*Extracted records:*
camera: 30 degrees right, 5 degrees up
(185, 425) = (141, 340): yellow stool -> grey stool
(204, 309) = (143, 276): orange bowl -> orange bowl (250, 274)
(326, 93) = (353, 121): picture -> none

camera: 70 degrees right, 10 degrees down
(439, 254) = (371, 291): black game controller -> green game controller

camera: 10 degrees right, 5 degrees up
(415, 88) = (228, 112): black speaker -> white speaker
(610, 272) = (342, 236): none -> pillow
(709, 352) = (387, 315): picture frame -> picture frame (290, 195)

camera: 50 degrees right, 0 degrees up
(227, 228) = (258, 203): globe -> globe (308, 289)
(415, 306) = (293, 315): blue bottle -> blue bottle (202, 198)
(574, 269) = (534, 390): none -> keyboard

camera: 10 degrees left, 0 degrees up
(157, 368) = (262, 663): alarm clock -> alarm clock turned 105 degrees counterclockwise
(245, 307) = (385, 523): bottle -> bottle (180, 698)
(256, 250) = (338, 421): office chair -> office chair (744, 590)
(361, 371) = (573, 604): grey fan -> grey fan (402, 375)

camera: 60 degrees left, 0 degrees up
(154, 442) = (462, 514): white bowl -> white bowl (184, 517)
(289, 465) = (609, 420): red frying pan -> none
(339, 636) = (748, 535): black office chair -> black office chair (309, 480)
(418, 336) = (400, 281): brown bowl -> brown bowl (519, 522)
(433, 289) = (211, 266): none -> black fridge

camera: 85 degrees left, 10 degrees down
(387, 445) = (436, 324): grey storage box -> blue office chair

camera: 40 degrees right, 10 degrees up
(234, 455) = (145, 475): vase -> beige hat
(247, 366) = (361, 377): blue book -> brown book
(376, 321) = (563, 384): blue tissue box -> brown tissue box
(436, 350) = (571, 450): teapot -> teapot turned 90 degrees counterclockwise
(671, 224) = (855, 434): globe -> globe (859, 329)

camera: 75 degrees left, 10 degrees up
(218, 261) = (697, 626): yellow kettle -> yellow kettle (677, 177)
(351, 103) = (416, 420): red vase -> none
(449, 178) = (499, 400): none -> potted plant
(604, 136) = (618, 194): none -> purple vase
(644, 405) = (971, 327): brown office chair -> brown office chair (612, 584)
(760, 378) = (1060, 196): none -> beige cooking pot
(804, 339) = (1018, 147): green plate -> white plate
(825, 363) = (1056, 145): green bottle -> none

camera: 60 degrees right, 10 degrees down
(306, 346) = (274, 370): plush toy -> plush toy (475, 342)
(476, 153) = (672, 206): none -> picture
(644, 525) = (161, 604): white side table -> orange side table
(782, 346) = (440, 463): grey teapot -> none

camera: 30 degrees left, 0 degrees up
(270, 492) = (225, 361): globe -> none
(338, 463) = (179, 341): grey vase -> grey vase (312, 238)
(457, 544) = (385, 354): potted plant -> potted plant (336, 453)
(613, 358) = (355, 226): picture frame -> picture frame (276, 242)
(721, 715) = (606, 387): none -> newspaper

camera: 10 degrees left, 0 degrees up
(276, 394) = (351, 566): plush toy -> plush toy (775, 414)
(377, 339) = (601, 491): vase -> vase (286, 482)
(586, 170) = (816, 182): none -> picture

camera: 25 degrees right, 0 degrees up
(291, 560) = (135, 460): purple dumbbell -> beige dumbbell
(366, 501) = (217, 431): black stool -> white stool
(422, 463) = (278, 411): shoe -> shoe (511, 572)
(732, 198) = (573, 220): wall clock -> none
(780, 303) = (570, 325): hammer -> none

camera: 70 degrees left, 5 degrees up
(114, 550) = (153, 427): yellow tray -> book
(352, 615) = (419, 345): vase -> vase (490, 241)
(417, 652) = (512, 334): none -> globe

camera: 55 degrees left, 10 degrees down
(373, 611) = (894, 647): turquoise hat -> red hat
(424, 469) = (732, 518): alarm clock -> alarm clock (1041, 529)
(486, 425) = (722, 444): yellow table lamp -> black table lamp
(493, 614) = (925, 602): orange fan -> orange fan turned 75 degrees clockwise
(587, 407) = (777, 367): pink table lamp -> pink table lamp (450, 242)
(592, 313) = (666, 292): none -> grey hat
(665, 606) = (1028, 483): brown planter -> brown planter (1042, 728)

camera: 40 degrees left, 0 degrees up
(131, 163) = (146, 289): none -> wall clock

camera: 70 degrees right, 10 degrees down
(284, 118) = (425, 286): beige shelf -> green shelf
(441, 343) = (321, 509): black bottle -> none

*Task statement:* Above are records; repeat only the lines starting at the line with "(376, 321) = (563, 384): blue" and ending at the line with "(377, 339) = (601, 491): vase", exactly as they appear, both included.

*Reply to the task:*
(376, 321) = (563, 384): blue tissue box -> brown tissue box
(436, 350) = (571, 450): teapot -> teapot turned 90 degrees counterclockwise
(671, 224) = (855, 434): globe -> globe (859, 329)

camera: 75 degrees left, 10 degrees up
(218, 261) = (697, 626): yellow kettle -> yellow kettle (677, 177)
(351, 103) = (416, 420): red vase -> none
(449, 178) = (499, 400): none -> potted plant
(604, 136) = (618, 194): none -> purple vase
(644, 405) = (971, 327): brown office chair -> brown office chair (612, 584)
(760, 378) = (1060, 196): none -> beige cooking pot
(804, 339) = (1018, 147): green plate -> white plate
(825, 363) = (1056, 145): green bottle -> none

camera: 60 degrees right, 10 degrees down
(306, 346) = (274, 370): plush toy -> plush toy (475, 342)
(476, 153) = (672, 206): none -> picture
(644, 525) = (161, 604): white side table -> orange side table
(782, 346) = (440, 463): grey teapot -> none

camera: 30 degrees left, 0 degrees up
(270, 492) = (225, 361): globe -> none
(338, 463) = (179, 341): grey vase -> grey vase (312, 238)
(457, 544) = (385, 354): potted plant -> potted plant (336, 453)
(613, 358) = (355, 226): picture frame -> picture frame (276, 242)
(721, 715) = (606, 387): none -> newspaper

camera: 10 degrees left, 0 degrees up
(276, 394) = (351, 566): plush toy -> plush toy (775, 414)
(377, 339) = (601, 491): vase -> vase (286, 482)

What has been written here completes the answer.